Тогда-то я и увидал впервые дона Амбросьо Спинолу и Гримальди, маркиза Бальбасского, испанского гранда и нашего главнокомандующего, и был он точно таков – высокие замшевые сапоги, вороненые с золотой насечкой доспехи, брабантские кружева, обрамляющие латный нашейник, красная лента на груди, – каким запечатлела его чудотворная кисть Диего Веласкеса на бессмертном полотне, где полководец, держа в левой руке жезл, правой ободряюще треплет по плечу склоняющегося пред ним противника; о картине этой, впрочем, будет в свое время рассказано – мною, разумеется, ибо не кто иной как ваш, господа, покорный слуга несколько лет спустя предоставил живописцу все подробности, необходимые, чтобы сделать это событие достоянием Истории, ничем не погрешив против Истины. Но это все будет потом, а покуда шел дону Амбросьо пятьдесят пятый или пятьдесят шестой год, был он сухощав и тонок в кости, лицо имел худое и бледное, голова и борода уже сильно серебрились. В душе сего уроженца Генуи, покинувшего отчий край ради службы государям Испании по душевной склонности, твердость причудливо сочеталась с изворотливостью. Воин терпеливый и удачливый, он не обладал, как теперь принято говорить, харизмой железного герцога Альбы, не был столь ярок и причудлив, как иные из его предшественников, а недоброжелатели при дворе, число коих увеличивалось с каждой новой его победой – в нашей отчизне по-другому быть не может, – считали Спинолу чужаком-честолюбцем. Как бы то ни было, именно под его водительством одержала испанская армия наиглавнейшие свои победы в Пфальце и во Фландрии, ибо дон Амбросьо, ради достижения этой цели не жалея собственного немалого состояния, закладывал родовые имения, чтобы выплачивать солдатам жалованье. Замечу в скобках, что родной его брат Федерико погиб в морском сражении с голландскими мятежниками.

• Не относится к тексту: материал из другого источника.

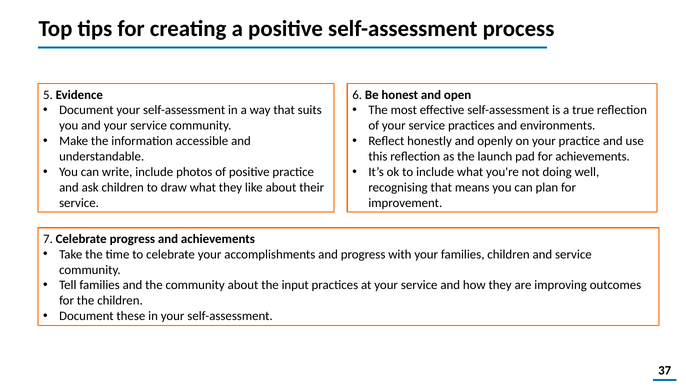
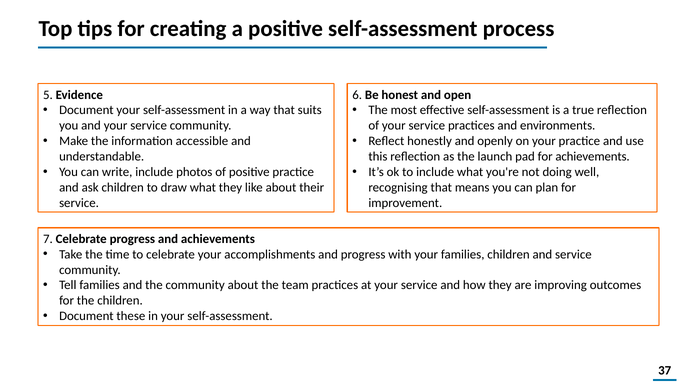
input: input -> team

В те годы полководческая слава дона Амбросьо гремела по всему миру, так что даже главнокомандующий неприятельской армией Мориц Оранский, будучи спрошен, кто сейчас, по его мнению, лучший военачальник, принужден был ответить: «Спинола – второй». Помимо всего прочего, наш дон Амбросьо обладал непоказной отвагой, еще до Двенадцатилетнего перемирия снискавшей ему уважение в войсках. Засвидетельствовать ее мог бы и Диего Алатристе, своими глазами видевший генерала в деле – и под Экло, и при осаде Остенде, когда дон Амбросьо так рьяно лез в самую гущу рукопашной схватки, что солдаты отказались наступать, пока он не уйдет из-под огня.